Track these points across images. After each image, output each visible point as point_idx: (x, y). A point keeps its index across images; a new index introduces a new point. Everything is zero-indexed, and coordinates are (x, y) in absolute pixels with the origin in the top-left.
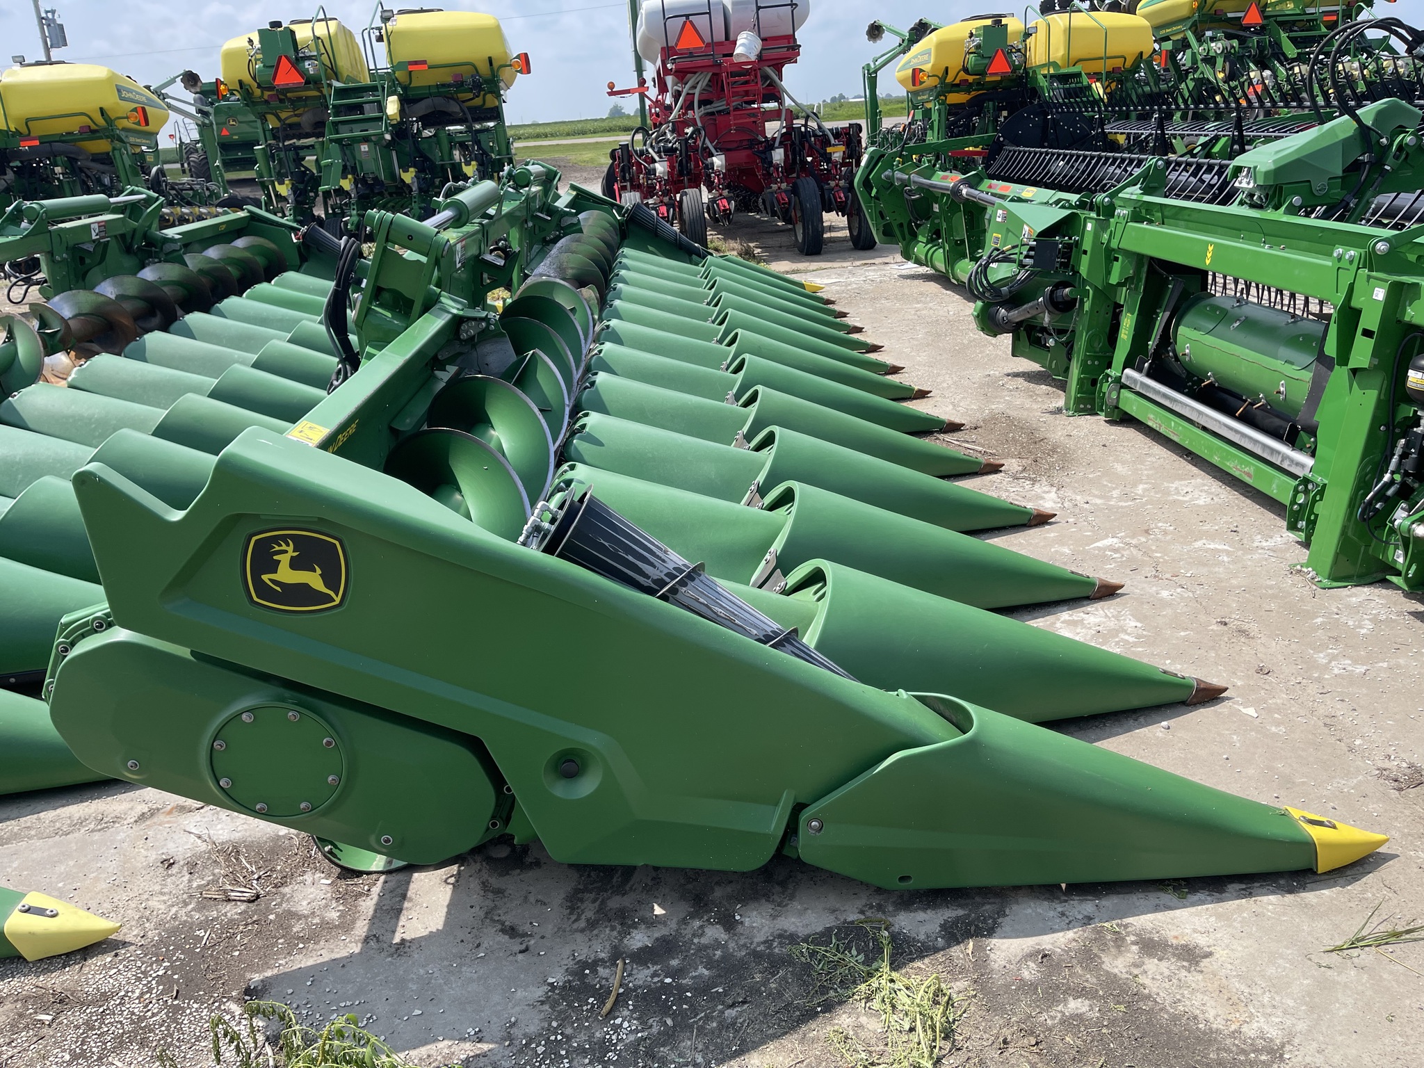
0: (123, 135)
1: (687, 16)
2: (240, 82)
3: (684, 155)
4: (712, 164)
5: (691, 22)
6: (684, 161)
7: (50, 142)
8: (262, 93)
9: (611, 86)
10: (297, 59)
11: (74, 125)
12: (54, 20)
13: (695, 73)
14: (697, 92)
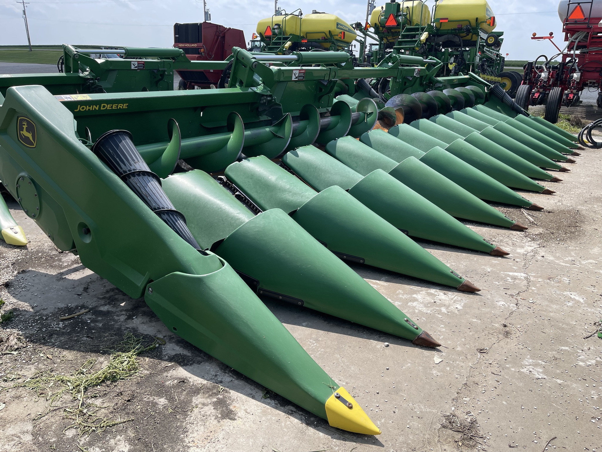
0: (335, 42)
1: (579, 3)
2: (376, 24)
3: (561, 71)
4: (573, 76)
5: (580, 6)
6: (560, 74)
7: (311, 42)
8: (383, 29)
9: (534, 34)
10: (397, 16)
11: (320, 36)
12: (373, 4)
13: (578, 31)
14: (577, 41)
---+---
**INSTRUKSI KERJA**. Ubah semua baris catatan di atas menjadi tabel Markdown dengan kolom "No" untuk nomor urut dan kolom "Baris" untuk isi setiap baris, tanpa baris kosong. Baris penanda gambar tidak ikut dimasukkan ke dalam tabel.

**JAWABAN**.
| No | Baris |
|---|---|
| 1 | Track these points across images. After each image, output each visible point as point_idx: (x, y). A point keeps its index across images; a new index introduces a new point. Everything is zero-indexed, and coordinates are (x, y) in absolute pixels with the origin in the top-left. |
| 2 | 0: (123, 135) |
| 3 | 1: (687, 16) |
| 4 | 2: (240, 82) |
| 5 | 3: (684, 155) |
| 6 | 4: (712, 164) |
| 7 | 5: (691, 22) |
| 8 | 6: (684, 161) |
| 9 | 7: (50, 142) |
| 10 | 8: (262, 93) |
| 11 | 9: (611, 86) |
| 12 | 10: (297, 59) |
| 13 | 11: (74, 125) |
| 14 | 12: (54, 20) |
| 15 | 13: (695, 73) |
| 16 | 14: (697, 92) |
| 17 | 0: (335, 42) |
| 18 | 1: (579, 3) |
| 19 | 2: (376, 24) |
| 20 | 3: (561, 71) |
| 21 | 4: (573, 76) |
| 22 | 5: (580, 6) |
| 23 | 6: (560, 74) |
| 24 | 7: (311, 42) |
| 25 | 8: (383, 29) |
| 26 | 9: (534, 34) |
| 27 | 10: (397, 16) |
| 28 | 11: (320, 36) |
| 29 | 12: (373, 4) |
| 30 | 13: (578, 31) |
| 31 | 14: (577, 41) |